When the explosion occurred in the bagging unit, it did not rupture out away from the facility as it was designed to do, but instead reached other parts of the facility, Payne said. OSHA also found Rouse at fault for that, he added.
Employing about 100 workers when hit by fire, Rouse quickly dropped to fewer than 10 employees, mainly management. In August, the company’s employee count remained as low as seven. By October, though, OSHA had released enough of the facility for Rouse to resume some operations, including running a small pilot plant, and was employing about 12 people, Rouse said.
Rouse has said he intends to rebuild on the company’s current site. Production was to increase late this month in the part of the plant that remained operable and, by January, removal of the burned building and construction of a new facility were to be complete, Rouse said.

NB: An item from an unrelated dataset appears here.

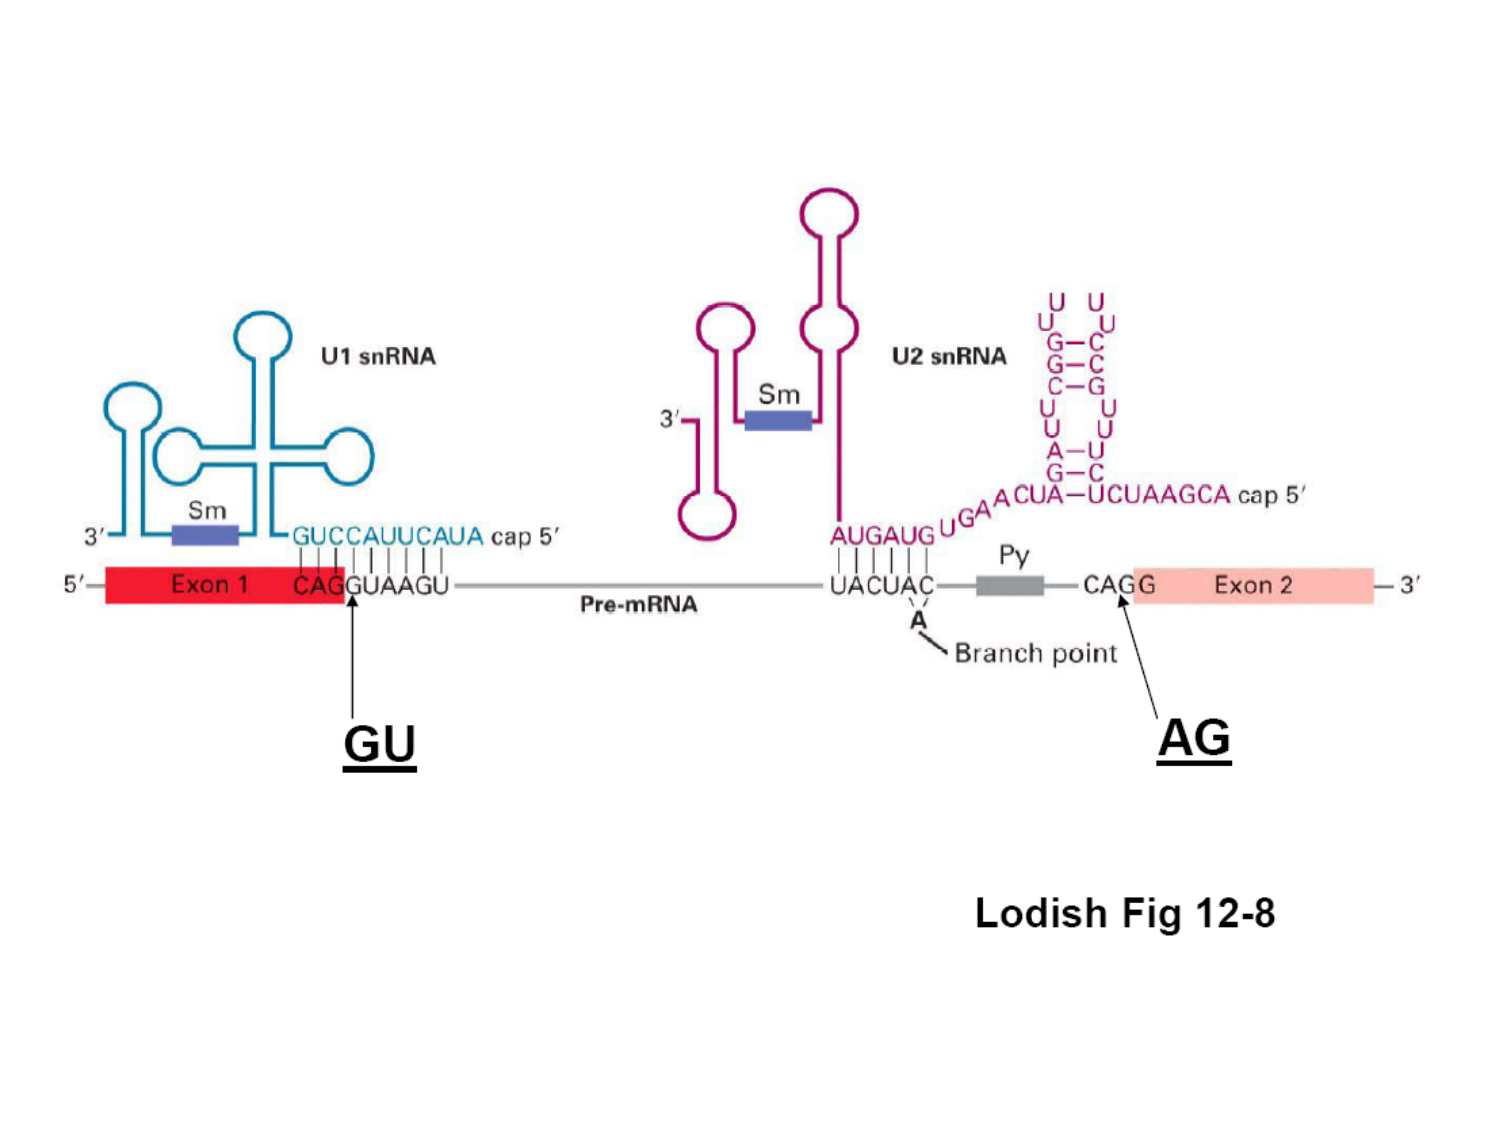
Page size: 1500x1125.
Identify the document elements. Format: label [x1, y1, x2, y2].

picture [53, 148, 1430, 941]
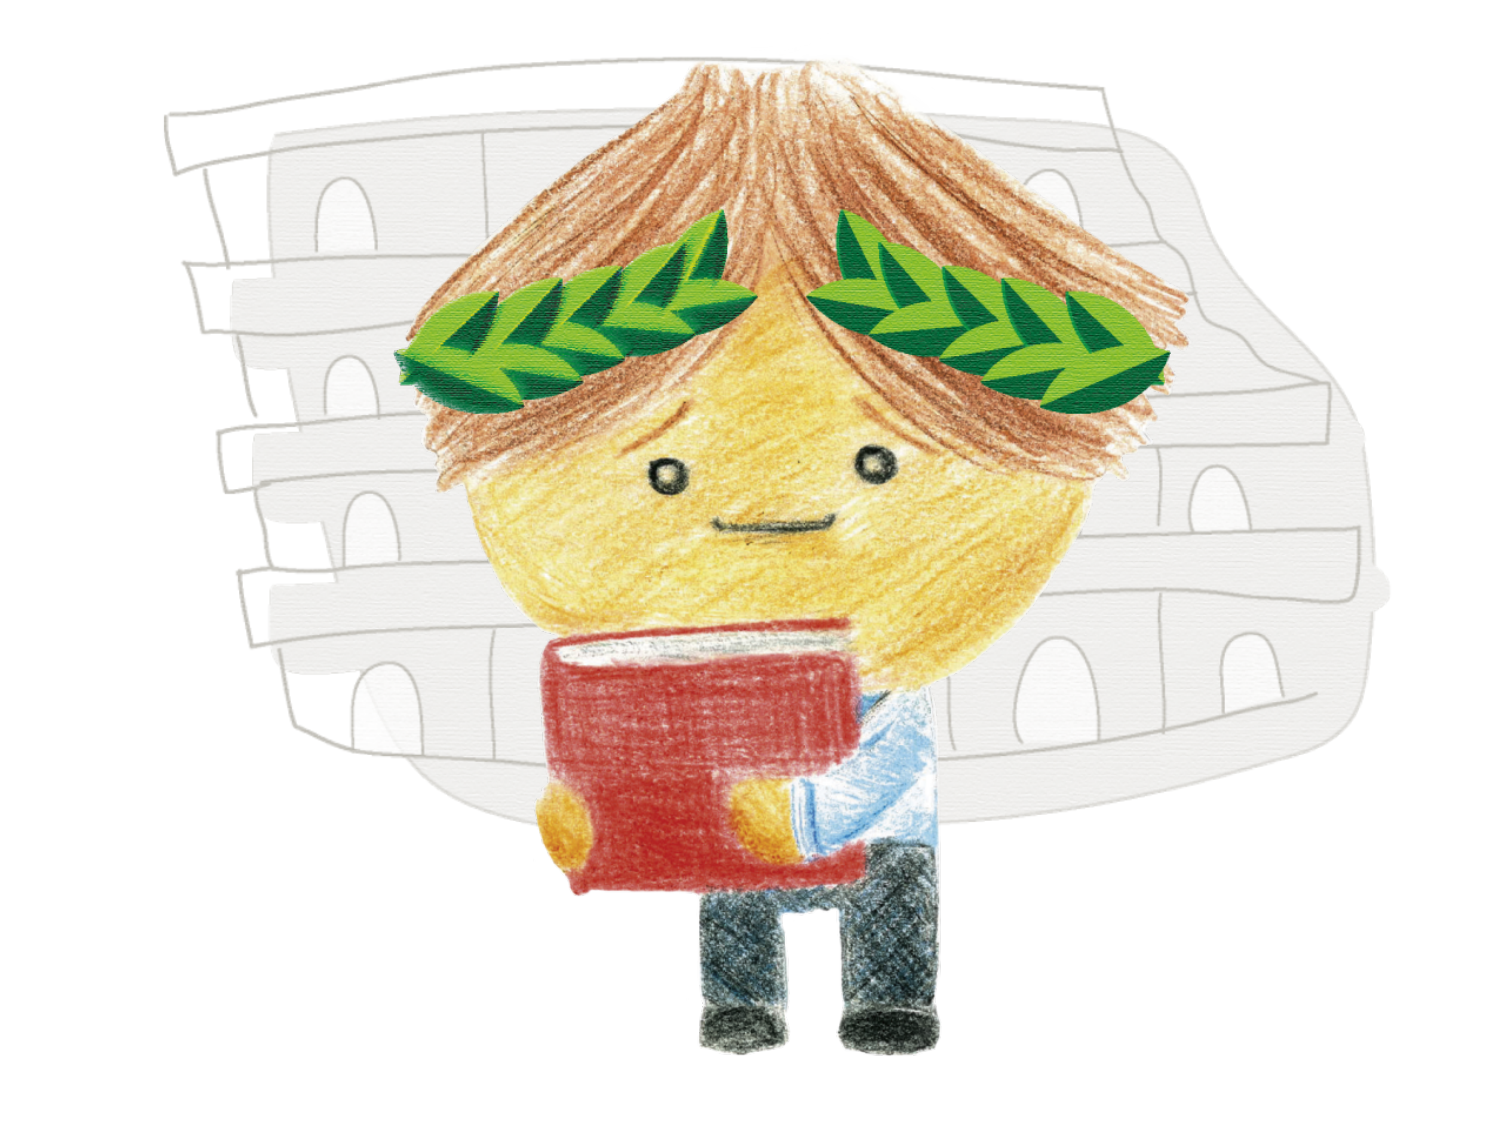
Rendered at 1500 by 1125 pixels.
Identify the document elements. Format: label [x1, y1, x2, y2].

As it rebuilds, a low-interest loan tentatively OK’d by the Mississippi Development Authority and sought with the City of Vicksburg’s approval in October will have a role. The loan is expected to provide Rouse with up to $1 million in cash and with a potential subsidy from federal taxpayers of at least $320,000 over the life of the loan.
Rouse also received a $425,000 matching grant from a state tire-tax fund to build a 16,000-foot indoor raw-materials-storage facility in 1996.
Records show that in April 2001, the company settled with the state Department of Environmental Quality and paid a fine of $138,250 for 10 alleged violations of environmental laws or regulations, including four for air emissions.
MDEQ also cited Rouse for allowing dust particles to accumulate around its plant and grounds in 1998, but found improvement when it returned in 1999.
At least one civil lawsuit has been filed by a representative of a Rouse worker who died from injuries from the fire. The wife of Roy E. Deaton, of Vicksburg, filed a wrongful death suit May 28 in Warren County Circuit Court. It asks for a jury trial to determine damages, including punitive damages, but did not specify amounts or defendants. Civil suits can be amended at any time to make changes as facts are developed.